Maximum Byers

#1AEB07

Original Air Date: April 13th, 2001

Synopsis: Byers and Jimmy break into a prison and pose as inmates to contact a death-row convict who mother believes his conviction is the result of a conspiracy. Also, is the King still alive?

Written by Vince Gilligan and Frank Spotnitz

Directed by Vincent Misiano

Guest Cast: Darren Burrows as Douglas Pfeiffer, Robert LaSardo as Lowry, Badja Djola as Spike, Kevin McNulty as Jeremy Wash, Aaron Pearl as Officer Tollin, Betty Linde as Alberta Pfeiffer, Gardiner Millar as Runselhoff, Theodore Thomas as Thomas Eames/Elvis, Mark Acheson as Trusty, French Tickner as Shopkeeper, Billy Mitchell as Emcee

Notes:

-Stephen Snedden's Jimmy character does an Elvis impersonation in this episode. He practiced day-in and day-out, which subsequently annoyed the rest of the cast and crew!

-Darren Burrows of "Northern Exposure" fame appears in this episode as Pfeiffer. He also played Bernard in "The X-Files" episode "Monday."

-The title might be a play on "Maximum Bob", a novel by Elmore Leonard, about a Florida hanging judge. It was also a summer replacement series starring Beau Bridges. It may also be a homage to the real "Maximum John," Sirica, the presiding judge in the trials of the "Watergate" conspirators (H.R. Haldeman, G.Gordon Liddy, etc).

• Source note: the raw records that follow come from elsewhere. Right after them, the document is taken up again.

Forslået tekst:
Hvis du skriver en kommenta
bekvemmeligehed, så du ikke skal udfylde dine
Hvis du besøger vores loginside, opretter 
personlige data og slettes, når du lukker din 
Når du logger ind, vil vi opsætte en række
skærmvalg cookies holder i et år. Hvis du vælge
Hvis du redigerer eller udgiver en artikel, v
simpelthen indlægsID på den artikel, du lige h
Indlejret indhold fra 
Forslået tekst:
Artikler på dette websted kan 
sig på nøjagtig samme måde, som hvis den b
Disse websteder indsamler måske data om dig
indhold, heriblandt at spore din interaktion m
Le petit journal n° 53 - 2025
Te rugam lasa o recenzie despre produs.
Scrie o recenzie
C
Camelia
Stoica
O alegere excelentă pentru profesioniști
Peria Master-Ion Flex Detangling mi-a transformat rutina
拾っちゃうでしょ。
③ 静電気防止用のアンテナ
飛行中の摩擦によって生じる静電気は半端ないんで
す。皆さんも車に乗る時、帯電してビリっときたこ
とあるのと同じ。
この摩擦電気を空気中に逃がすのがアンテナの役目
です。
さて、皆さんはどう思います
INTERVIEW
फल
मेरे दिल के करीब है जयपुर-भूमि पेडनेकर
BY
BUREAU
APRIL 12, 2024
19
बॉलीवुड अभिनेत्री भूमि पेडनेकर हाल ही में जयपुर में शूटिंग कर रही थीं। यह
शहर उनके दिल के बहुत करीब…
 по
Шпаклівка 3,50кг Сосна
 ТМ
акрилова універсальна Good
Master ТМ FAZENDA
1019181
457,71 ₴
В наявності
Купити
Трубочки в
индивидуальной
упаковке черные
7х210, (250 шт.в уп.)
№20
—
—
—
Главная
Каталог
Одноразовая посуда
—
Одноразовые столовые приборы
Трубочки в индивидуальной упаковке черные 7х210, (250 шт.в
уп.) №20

-Guest star Kevin McNulty has also made appearances on "The X-Files" in "Squeeze", "Soft Light", and "Apocrypha" (returning to the role of Agent Fuller from "Squeeze") and he has appeared in several "Millennium" episodes. Guest star Robert LaSardo was "Cissy Alvarez" in "The X-Files" episode "The Amazing Maleeni."

-The Sam Houston Motor Lodge is an in-joke. It was used in the "The X-Files" episode "Bad Blood," written by Vince Gilligan who co-wrote this episode.

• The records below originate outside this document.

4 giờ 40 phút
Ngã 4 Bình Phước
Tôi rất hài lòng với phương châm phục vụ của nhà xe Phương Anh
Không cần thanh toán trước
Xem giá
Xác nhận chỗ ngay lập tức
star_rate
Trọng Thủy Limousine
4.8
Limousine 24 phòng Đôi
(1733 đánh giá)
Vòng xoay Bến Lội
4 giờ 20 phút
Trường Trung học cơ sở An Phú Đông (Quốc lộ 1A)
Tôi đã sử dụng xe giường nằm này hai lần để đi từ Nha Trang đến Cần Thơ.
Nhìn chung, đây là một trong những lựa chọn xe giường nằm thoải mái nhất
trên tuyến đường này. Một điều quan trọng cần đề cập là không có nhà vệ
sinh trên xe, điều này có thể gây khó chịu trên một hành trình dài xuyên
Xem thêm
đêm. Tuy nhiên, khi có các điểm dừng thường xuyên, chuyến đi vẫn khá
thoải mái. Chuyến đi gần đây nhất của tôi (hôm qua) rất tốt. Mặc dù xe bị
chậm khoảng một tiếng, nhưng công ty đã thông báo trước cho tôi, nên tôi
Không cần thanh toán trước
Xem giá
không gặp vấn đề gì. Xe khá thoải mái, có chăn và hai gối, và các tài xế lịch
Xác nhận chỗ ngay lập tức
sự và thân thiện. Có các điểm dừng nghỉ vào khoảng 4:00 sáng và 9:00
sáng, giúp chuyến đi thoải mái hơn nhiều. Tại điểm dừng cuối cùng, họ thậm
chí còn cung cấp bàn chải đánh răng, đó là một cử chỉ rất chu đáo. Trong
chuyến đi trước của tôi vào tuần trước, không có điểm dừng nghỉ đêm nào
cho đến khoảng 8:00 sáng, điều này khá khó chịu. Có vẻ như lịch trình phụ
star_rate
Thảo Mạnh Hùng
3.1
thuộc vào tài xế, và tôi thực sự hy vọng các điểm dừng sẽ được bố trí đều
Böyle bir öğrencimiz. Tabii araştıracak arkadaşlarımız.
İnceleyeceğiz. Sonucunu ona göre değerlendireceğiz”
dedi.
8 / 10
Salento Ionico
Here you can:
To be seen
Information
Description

-The tunes for this episode were Elvis Presley classics. Jimmy does a decent rendition of "(You Ain't Nothin' but a) Hound Dog," and the boys are behind bars to "Jailhouse Rock."

-Lost from this episode are clips from two or three scenes involving backstory on Doug Pfeiffer. When Alberta comes to the Lone Gunmen, she shows the Gunmen a small, rather expensive collectors figurine. She explains that her son, when he was young, knew that she loved them, and so he would save up his money and buy a new one for her every week. In the scene where Byers first approaches Pfeiffer in the infirmary, the figurines are mentioned as something Pfeiffer's mother had said about him. In the scene where Pfeiffer calls Byers over to talk, he says that he wants to talk about the figurines, then says that he didn't buy them for his mother, he'd stolen all of them, and hence had never been the person his mother thought he was.